Bush v. Gore, 531 U.S. 98 (2000), was a landmark decision of the United States Supreme Court on December 12, 2000, that settled a recount dispute in Florida's 2000 presidential election between George W. Bush and Al Gore. On December 8, the Florida Supreme Court had ordered a statewide recount of all undervotes, over 61,000 ballots that the vote tabulation machines had missed. The Bush campaign immediately asked the U.S. Supreme Court to stay the decision and halt the recount.
In a 5–4 per curiam decision, the Court ruled, strictly on equal protection grounds, that the recount be stopped.
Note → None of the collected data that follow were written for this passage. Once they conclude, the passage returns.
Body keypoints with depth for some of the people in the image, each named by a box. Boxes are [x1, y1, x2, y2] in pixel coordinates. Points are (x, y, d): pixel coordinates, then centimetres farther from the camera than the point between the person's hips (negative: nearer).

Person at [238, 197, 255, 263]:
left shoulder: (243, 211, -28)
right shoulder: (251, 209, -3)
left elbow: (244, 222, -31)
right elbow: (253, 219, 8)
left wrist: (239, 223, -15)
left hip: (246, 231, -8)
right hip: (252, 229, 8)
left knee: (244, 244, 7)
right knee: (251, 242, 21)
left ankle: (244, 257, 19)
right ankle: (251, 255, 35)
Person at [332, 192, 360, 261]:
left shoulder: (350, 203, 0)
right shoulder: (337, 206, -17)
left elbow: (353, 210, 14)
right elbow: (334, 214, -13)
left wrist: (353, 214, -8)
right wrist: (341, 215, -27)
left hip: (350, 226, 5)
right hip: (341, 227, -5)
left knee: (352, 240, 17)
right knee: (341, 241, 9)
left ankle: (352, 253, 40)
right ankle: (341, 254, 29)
Specifically, it held that the use of different standards of counting in different counties violated the Equal Protection Clause of the U.S. Constitution; the case had also been argued on Article II jurisdictional grounds, which found favor with only Justices Antonin Scalia, Clarence Thomas, and William Rehnquist.
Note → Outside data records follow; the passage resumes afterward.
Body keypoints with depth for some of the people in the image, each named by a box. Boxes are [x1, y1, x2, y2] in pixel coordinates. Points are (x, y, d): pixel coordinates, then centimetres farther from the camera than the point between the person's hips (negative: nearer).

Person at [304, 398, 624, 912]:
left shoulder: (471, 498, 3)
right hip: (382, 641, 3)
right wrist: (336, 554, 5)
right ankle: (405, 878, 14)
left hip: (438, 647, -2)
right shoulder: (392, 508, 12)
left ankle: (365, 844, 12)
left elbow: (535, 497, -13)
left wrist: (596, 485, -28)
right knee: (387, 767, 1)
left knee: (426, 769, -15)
The Supreme Court's decision in Bush v. Gore was among the most controversial in U.S. history, as it allowed Florida Secretary of State Katherine Harris's vote certification to stand, giving Bush Florida's 25 electoral votes. Florida's votes gave Bush, the Republican nominee, 271 electoral votes, one more than the 270 required to win the Electoral College. This meant the defeat of Democratic candidate Al Gore, who won 267 electoral votes but received 266, as a "faithless elector" from the District of Columbia abstained from voting. Media organizations later analyzed the ballots and found that, under specified criteria, the original, limited recount of undervotes of several large counties would have resulted in a Bush victory, though a statewide recount would have shown that Gore received the most votes, according to the Florida Ballot Project. Florida later retired the punch-card voting machines that produced the ballots disputed in the case.